Actors Want Ownership

One thing Alice mentions in her talk on actors in Rust is how Rust ownership model interacts with actor-based concurrency.

The specific example in the talk was message passing forcing transfer of ownership: because of the way message passing works, it's hard to pass a reference through a channel (unless it's an Arc). Passing a "naked" non-static reference to an actor would require the code to prove that the reference will still be valid until the receiving actor can no longer hold it, which is ~impossible to model in modern Rust. I believe it might be impossible to model in a practical language, period.

The bug above is another example of the interaction between ownership and actors: it's much easier to propagate shutdown and cleanup through Drop, but that requires actors to own their resources. Actors Want Ownership, which is a fair demand, even if Hollywood execs disagree.

In short, it's a footgun! So if you decide to Arc<Mutex< something to your actors, handle it with care.

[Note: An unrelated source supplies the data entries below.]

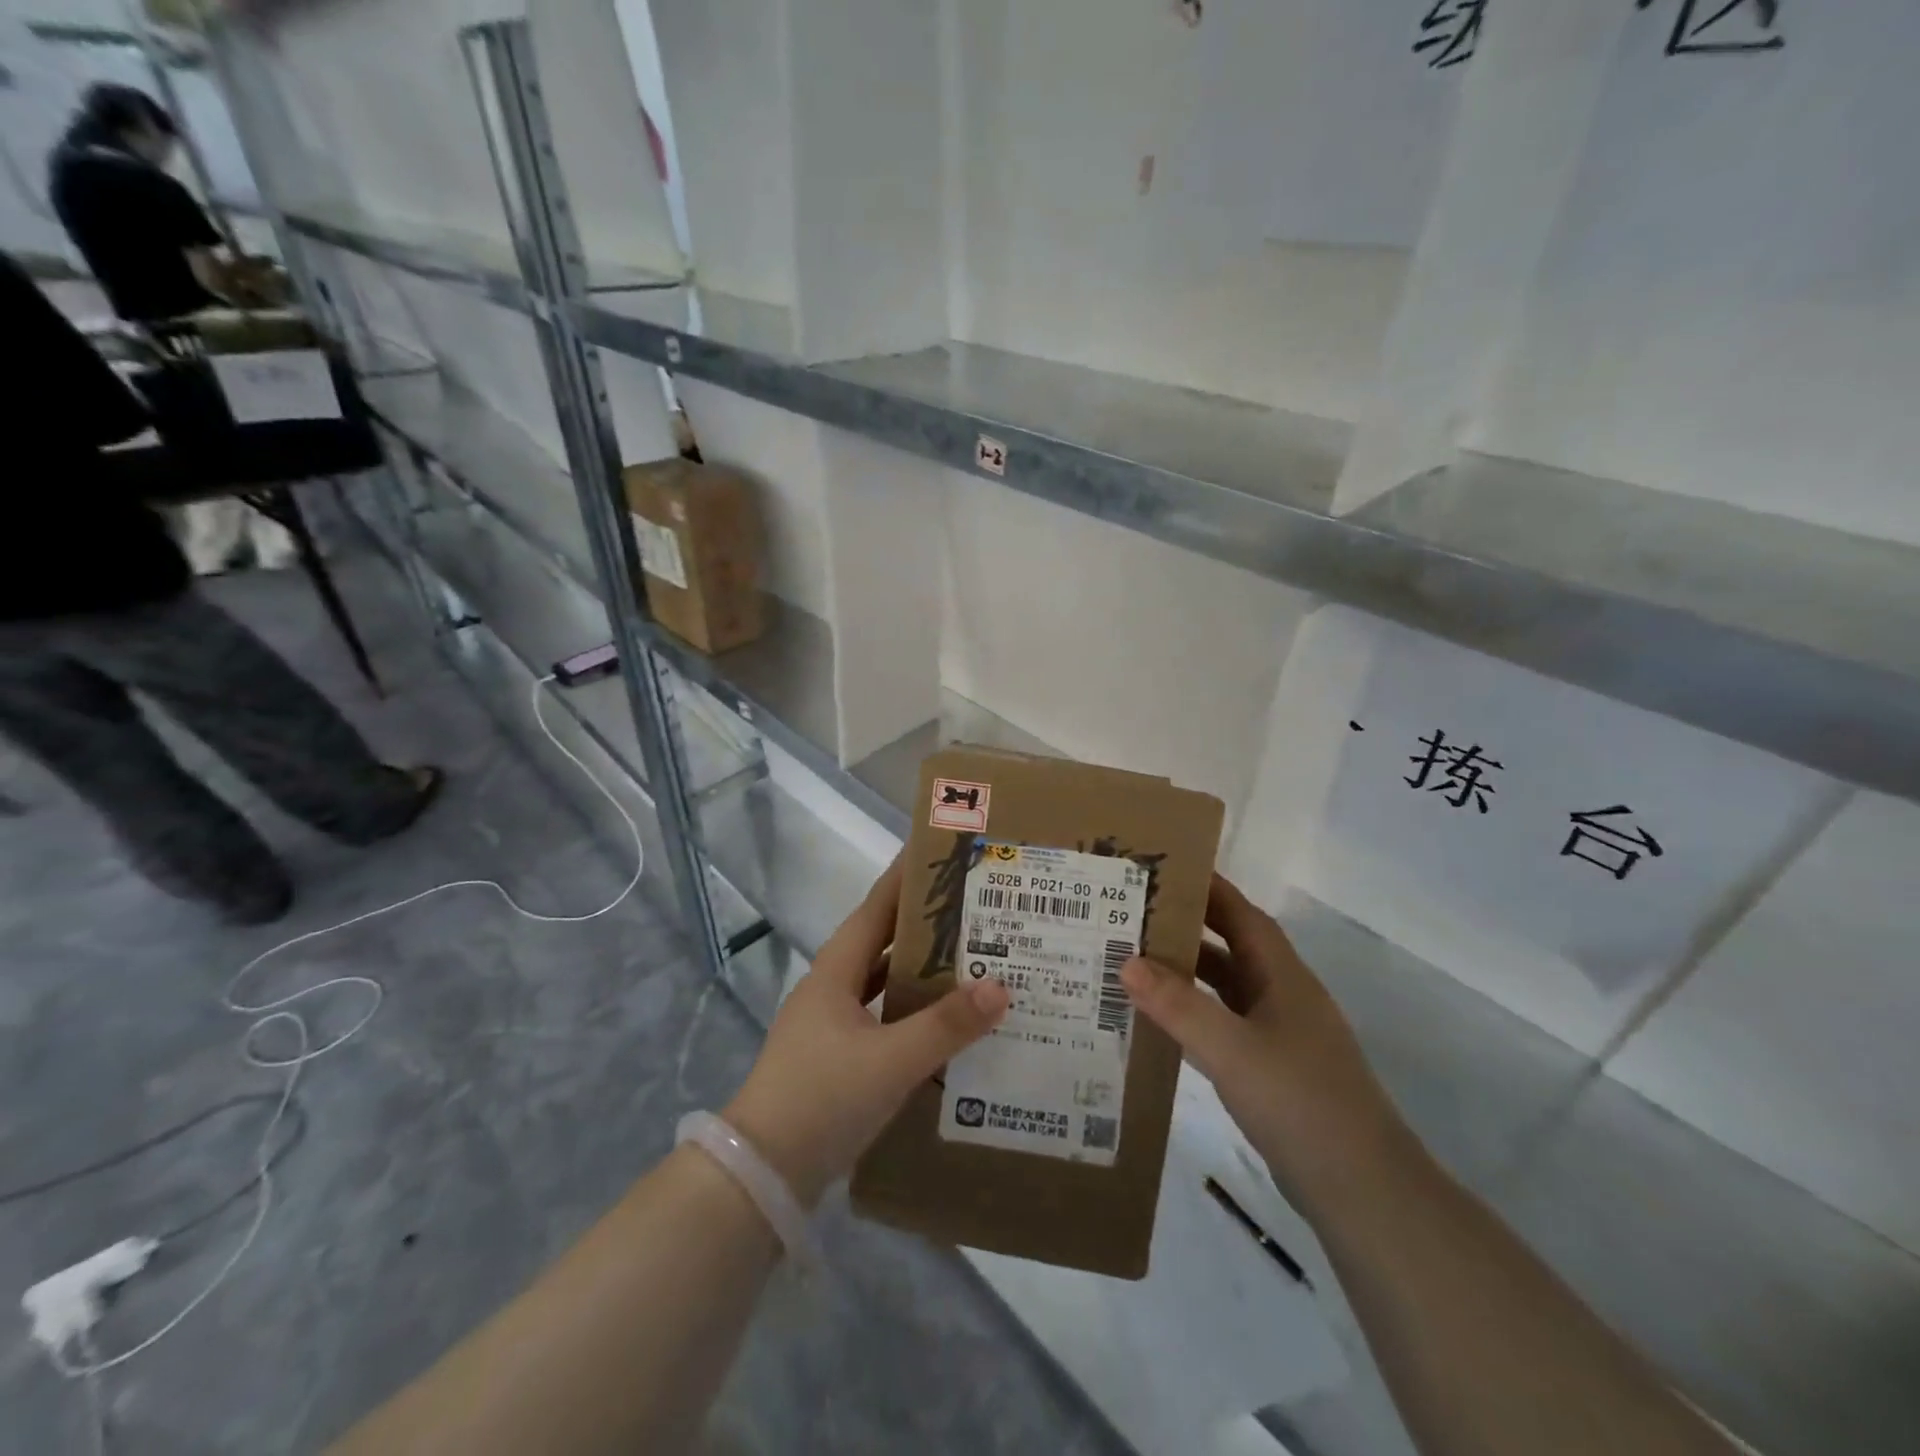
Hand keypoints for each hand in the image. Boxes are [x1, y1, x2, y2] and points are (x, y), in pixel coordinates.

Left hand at [724, 858, 1009, 1205]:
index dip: (905, 878)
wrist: (761, 1174)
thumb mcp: (891, 1060)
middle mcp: (831, 989)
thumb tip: (1000, 985)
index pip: (876, 908)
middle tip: (973, 908)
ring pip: (883, 983)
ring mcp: (831, 1026)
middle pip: (883, 942)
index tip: (938, 852)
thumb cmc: (822, 1098)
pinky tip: (943, 1024)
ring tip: (970, 959)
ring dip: (920, 971)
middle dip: (923, 924)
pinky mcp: (836, 1060)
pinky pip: (883, 1019)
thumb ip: (946, 1025)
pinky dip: (912, 1013)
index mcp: (836, 972)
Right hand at [1121, 875, 1408, 1206]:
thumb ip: (1178, 1006)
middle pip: (1231, 947)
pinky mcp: (1273, 1070)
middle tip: (1134, 914)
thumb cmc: (1300, 1102)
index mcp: (1282, 977)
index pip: (1242, 915)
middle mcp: (1282, 997)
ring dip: (1188, 973)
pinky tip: (1162, 1022)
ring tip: (1135, 961)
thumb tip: (1127, 962)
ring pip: (1227, 988)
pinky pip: (1225, 1024)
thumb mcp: (1232, 1049)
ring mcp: (1280, 1035)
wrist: (1362, 1189)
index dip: (1208, 889)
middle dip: (1188, 927)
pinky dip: (1194, 1014)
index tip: (1164, 870)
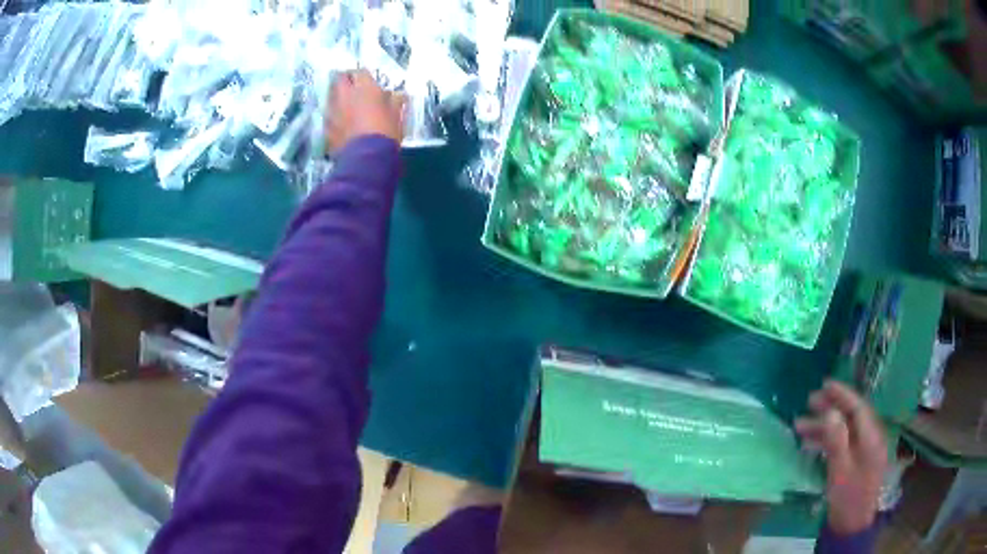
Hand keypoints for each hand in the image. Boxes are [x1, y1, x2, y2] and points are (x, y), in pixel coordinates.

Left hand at [325, 70, 405, 153]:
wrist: (367, 158)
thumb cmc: (386, 132)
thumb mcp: (397, 115)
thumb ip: (396, 102)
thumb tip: (399, 95)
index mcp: (364, 88)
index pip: (360, 71)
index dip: (363, 75)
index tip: (367, 81)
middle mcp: (345, 95)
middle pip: (339, 79)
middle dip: (345, 81)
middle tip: (352, 88)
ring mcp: (333, 111)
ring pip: (330, 97)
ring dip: (337, 97)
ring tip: (345, 105)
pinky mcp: (326, 128)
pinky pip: (328, 116)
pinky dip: (334, 117)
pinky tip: (340, 124)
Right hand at [795, 380, 886, 535]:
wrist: (851, 526)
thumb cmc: (847, 498)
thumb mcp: (840, 471)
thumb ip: (837, 441)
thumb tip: (830, 413)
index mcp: (871, 437)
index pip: (858, 407)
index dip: (842, 394)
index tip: (824, 384)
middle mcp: (871, 438)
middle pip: (852, 415)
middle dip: (831, 407)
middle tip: (809, 401)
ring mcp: (864, 450)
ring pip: (845, 430)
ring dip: (824, 426)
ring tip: (801, 426)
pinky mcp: (857, 461)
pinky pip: (843, 443)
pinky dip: (828, 440)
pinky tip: (811, 444)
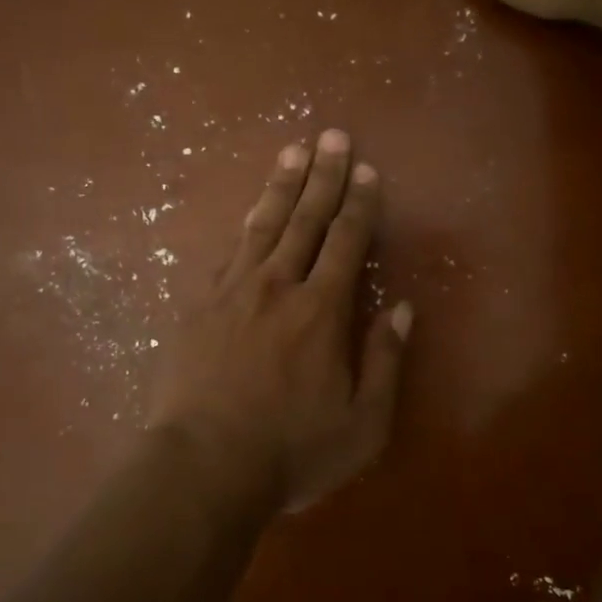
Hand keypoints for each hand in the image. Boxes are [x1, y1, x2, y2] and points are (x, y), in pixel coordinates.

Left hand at [147, 130, 412, 512]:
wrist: (202, 466)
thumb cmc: (289, 451)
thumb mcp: (362, 424)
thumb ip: (385, 361)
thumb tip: (402, 308)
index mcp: (320, 310)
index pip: (346, 241)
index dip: (359, 203)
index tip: (366, 170)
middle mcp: (277, 286)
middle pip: (304, 219)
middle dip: (322, 175)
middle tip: (332, 135)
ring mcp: (232, 291)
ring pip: (262, 225)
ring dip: (281, 185)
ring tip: (293, 151)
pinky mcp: (199, 305)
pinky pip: (228, 253)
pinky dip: (245, 227)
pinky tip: (250, 214)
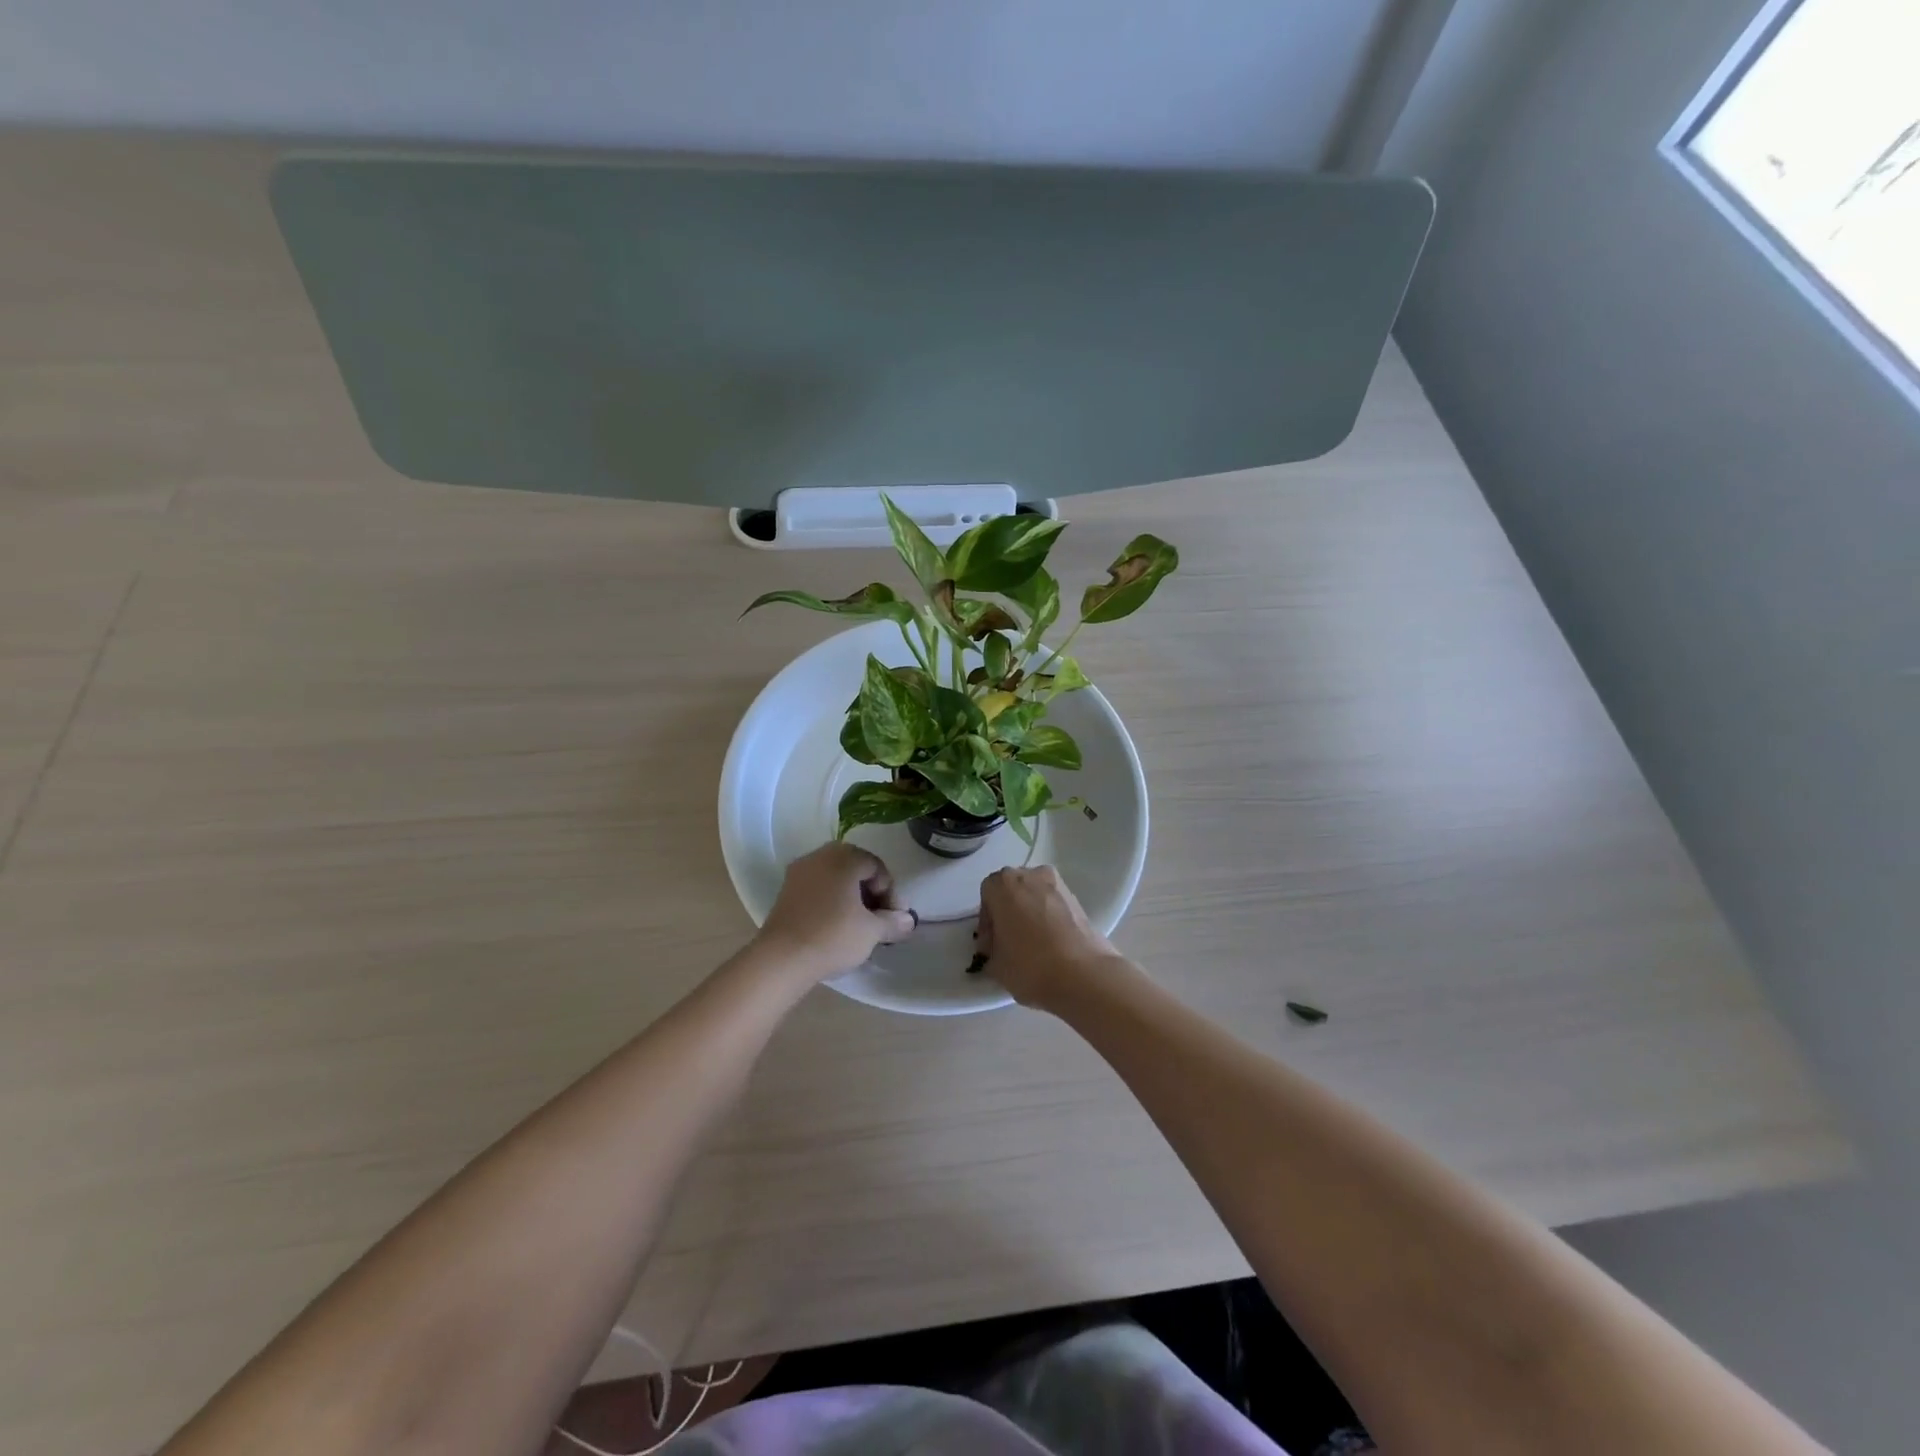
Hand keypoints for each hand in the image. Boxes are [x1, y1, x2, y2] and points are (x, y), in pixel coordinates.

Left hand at [755, 842, 916, 980]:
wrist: (781, 958)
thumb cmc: (833, 936)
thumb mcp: (872, 931)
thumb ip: (893, 922)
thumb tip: (908, 920)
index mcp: (844, 857)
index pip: (877, 867)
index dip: (890, 893)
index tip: (893, 919)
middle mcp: (820, 856)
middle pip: (855, 870)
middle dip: (870, 894)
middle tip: (878, 921)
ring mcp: (799, 872)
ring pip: (835, 879)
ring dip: (851, 898)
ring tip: (858, 927)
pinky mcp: (785, 891)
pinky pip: (817, 889)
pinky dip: (831, 902)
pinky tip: (835, 927)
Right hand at [976, 865, 1127, 1010]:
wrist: (1084, 975)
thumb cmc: (1030, 965)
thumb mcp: (995, 965)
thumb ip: (990, 951)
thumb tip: (996, 950)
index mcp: (1003, 884)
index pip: (987, 894)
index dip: (987, 920)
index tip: (991, 945)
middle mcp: (1031, 875)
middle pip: (1012, 890)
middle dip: (1008, 912)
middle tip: (1008, 943)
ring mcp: (1058, 885)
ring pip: (1035, 896)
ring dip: (1030, 913)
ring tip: (1032, 945)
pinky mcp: (1079, 900)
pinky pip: (1054, 905)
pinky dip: (1049, 919)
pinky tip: (1051, 946)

This is not entirely true. The underlying USB protocol is request/response, but as I'm using a bulk transfer endpoint with packets that can be larger than a single buffer, it's a byte pipe for me. If you're interested in a detailed explanation of how pre-3.0 USB works, USB Made Simple and USB in a NutShell are great.

Serialisation/deserialisation are handled elsewhere, let's pretend it's just a channel of structs.

It could be an std lock, but either do fine in this context.